Three main containers already listed, then we create utility containers.

composer:
    image: 'ggsuha/php:7.4-fpm-alpine'
    entrypoint: ["composer"]
    volumes:
      - ./src:/var/www/html

  artisan:
    image: 'ggsuha/php:7.4-fpm-alpine'
    volumes:
      - ./src:/var/www/html
    entrypoint: ["php", '/var/www/html/artisan']

These two containers will use same image as PHP container since basically both composer and artisan are using PHP to execute.

Sometimes we need npm when working with Laravel, so add one container to handle npm command.

npm:
    image: node:12.22.9-alpine
    working_dir: /var/www/html
    entrypoint: ['npm']
    volumes:
      - ./src:/var/www/html

Lastly, define volume for MySQL data on parallel indent with services.

volumes:
  data:

Spin up Server

Since there is bind volume on src directory, we need to create the directory first.

mkdir src

Or you can manually create it using file manager. Because we set PHP and MySQL container as dependencies, we only need to spin up the Nginx server. Run this comment:

docker compose up -d nginx

With d flag, containers will run in the background. The result should be like image below. Three main containers started and it created network and volume (if volume doesn't exist). compose up

Check server

Visit localhost with your browser. 404 index page The result is 404 because we don't have index file on working directory. We can try to add an index file on src directory, but I will straight with Laravel project. So we will use utility container to initiate the project.

Use of Utility Containers

What is actually these containers? There are some commands that we need and often we use, so we wouldn't need to access the main container. It is just preference of each person, though. If you don't want to create or use utility container, you need to access the PHP container and run the command inside container.

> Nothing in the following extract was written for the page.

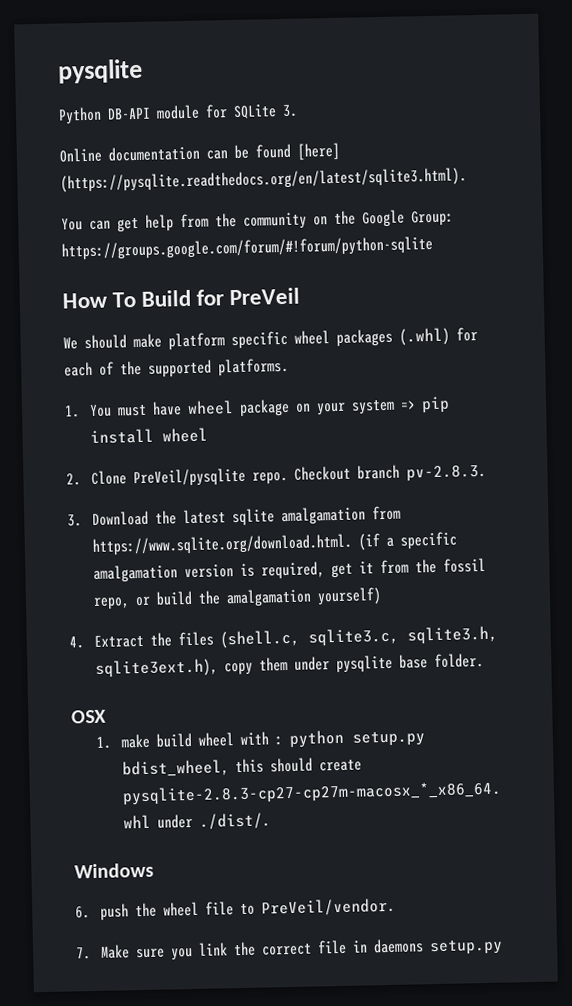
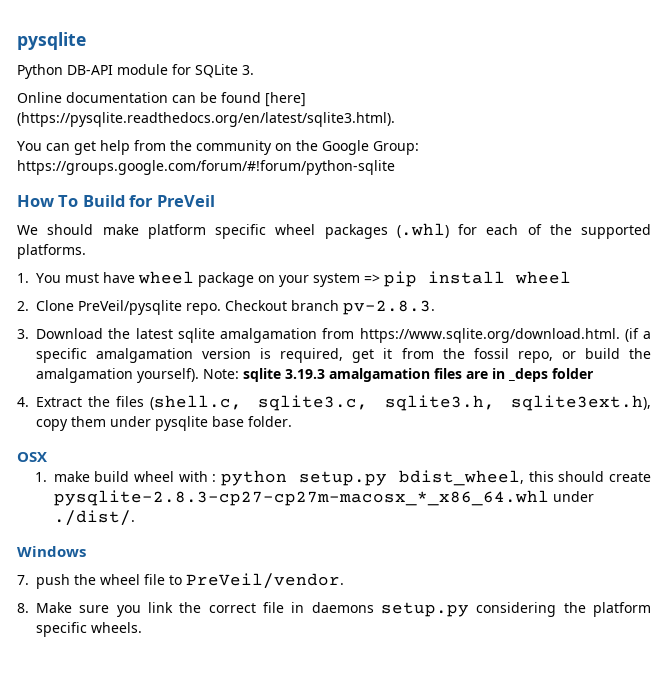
[316,587,382,606] yourself) -> [137,368,594,383] yourself). Note: sqlite 3.19.3 amalgamation files are in _deps folder
[75,906,90,919] 6. -> [17,575,29,585] 7.
[76,947,91,960] 7. -> [17,603,29,613] 8.
(503, 947) none -> [476,602,651,617] [36,622,142,637] considering the platform specific wheels.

We have three utility containers, since each of container have their entrypoint, we will use this to execute several commands (artisan, composer, and npm). So let's start with creating project with composer utility. This container can run even when main container are still down. So, you can create project with composer before spin up the server.

#composer
docker compose run --rm composer create-project laravel/laravel .

#try this artisan command to check if the utility container works
docker compose run --rm artisan --version

#try this npm command to check if the utility container works
docker compose run --rm npm --version

composer create Laravel project After that, refresh your page on the browser, this is my result: Laravel index page You can add your custom url to hosts file, so you could access it with pretty url.

Accessing MySQL Database

There is to source when accessing the database

  • From host
    DB_CONNECTION=mysql
    DB_HOST=127.0.0.1
    DB_PORT=3306
    DB_DATABASE=laravel
    DB_USERNAME=laravel
    DB_PASSWORD=changeme
    
  • From other containers, host is MySQL container's name
    DB_CONNECTION=mysql
    DB_HOST=mysql
    DB_PORT=3306
    DB_DATABASE=laravel
    DB_USERNAME=laravel
    DB_PASSWORD=changeme
    

Conclusion

There are so many ways to develop a website with Docker, either with single image or using docker compose. I hope you all get something new from this article. There is still a long way to go, I also still need a lot to learn and improve how web development is more efficient with Docker.